→ **EXERCISE PROMPT**
Filter the entries below down to the lines that hold "camera".

======== RECORDS FOR PROCESSING

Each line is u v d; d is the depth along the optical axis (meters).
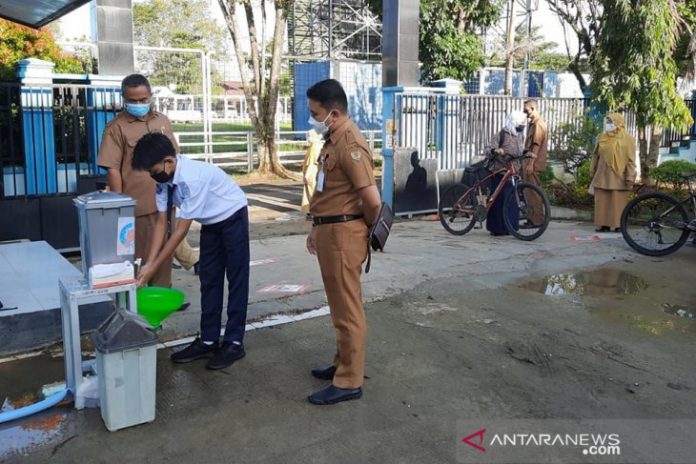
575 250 7.28
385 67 9.61
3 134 6.77
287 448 3.12
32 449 3.10
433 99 9.84
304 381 3.87
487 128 10.47
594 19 12.51
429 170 9.92
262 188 14.13
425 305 5.30
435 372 4.00
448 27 15.41
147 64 20.58
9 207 6.64
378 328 4.75
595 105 11.14
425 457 3.04
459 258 6.82
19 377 3.91
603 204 8.27
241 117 22.75
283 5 15.29
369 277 5.99
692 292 5.73
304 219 9.95
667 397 3.67
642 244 7.33
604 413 3.48
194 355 4.11
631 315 5.10
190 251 5.92
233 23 15.56
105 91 6.99
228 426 3.33
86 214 3.26
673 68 10.41
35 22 7.21
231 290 4.07
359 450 3.10
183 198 3.73
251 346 4.38
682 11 11.06
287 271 6.22
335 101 3.39
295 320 4.89
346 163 3.38
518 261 6.75
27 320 4.29
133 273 3.43
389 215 3.54
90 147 7.02
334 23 24.00
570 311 5.19
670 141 13.88
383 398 3.64
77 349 3.42
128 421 3.28
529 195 7.76
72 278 3.53
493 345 4.45
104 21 6.89
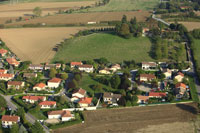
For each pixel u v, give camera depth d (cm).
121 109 19975
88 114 19400
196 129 17612
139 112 19562
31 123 18125
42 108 19988
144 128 17762
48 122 18338
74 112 19500
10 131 16650
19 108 18800
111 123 18338
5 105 19938
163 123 18262
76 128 17838
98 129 17725
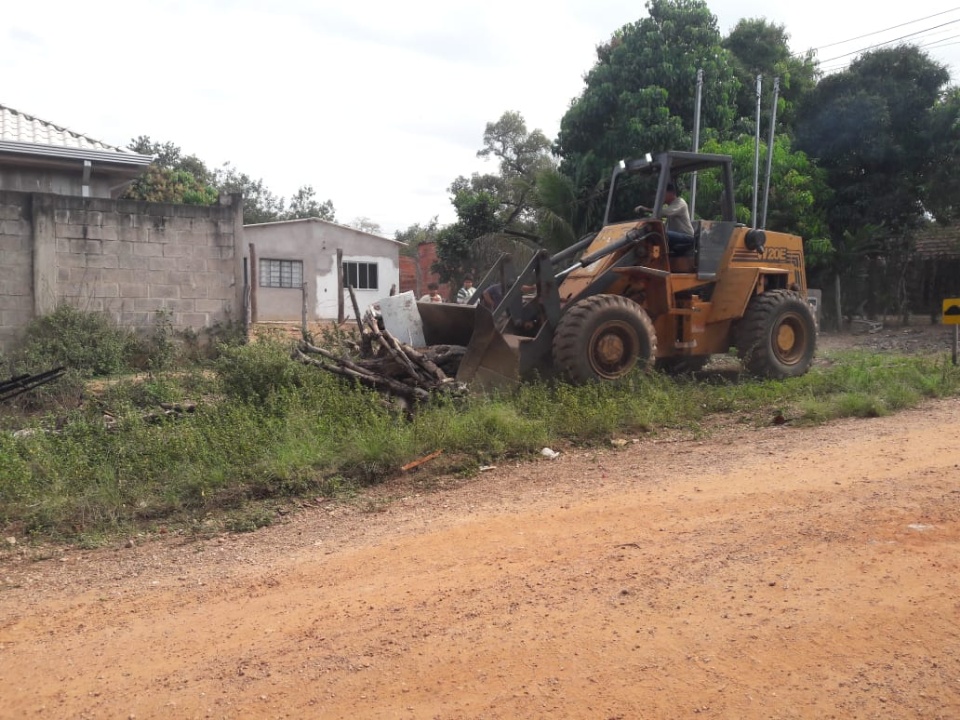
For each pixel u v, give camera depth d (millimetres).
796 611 3820
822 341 19812
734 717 3039
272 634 3936
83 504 6168
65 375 10922
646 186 14664
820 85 24000
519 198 29688
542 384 8820
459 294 18438
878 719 2998
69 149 15633
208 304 14125
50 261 12992
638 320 9461
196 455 6926
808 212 22266
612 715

================

→ **RESPONSE FOR THIS EXERCISE**
For each pixel u v, give camera depth d (cm).
For each pixel u v, give camera depth d (millimetres).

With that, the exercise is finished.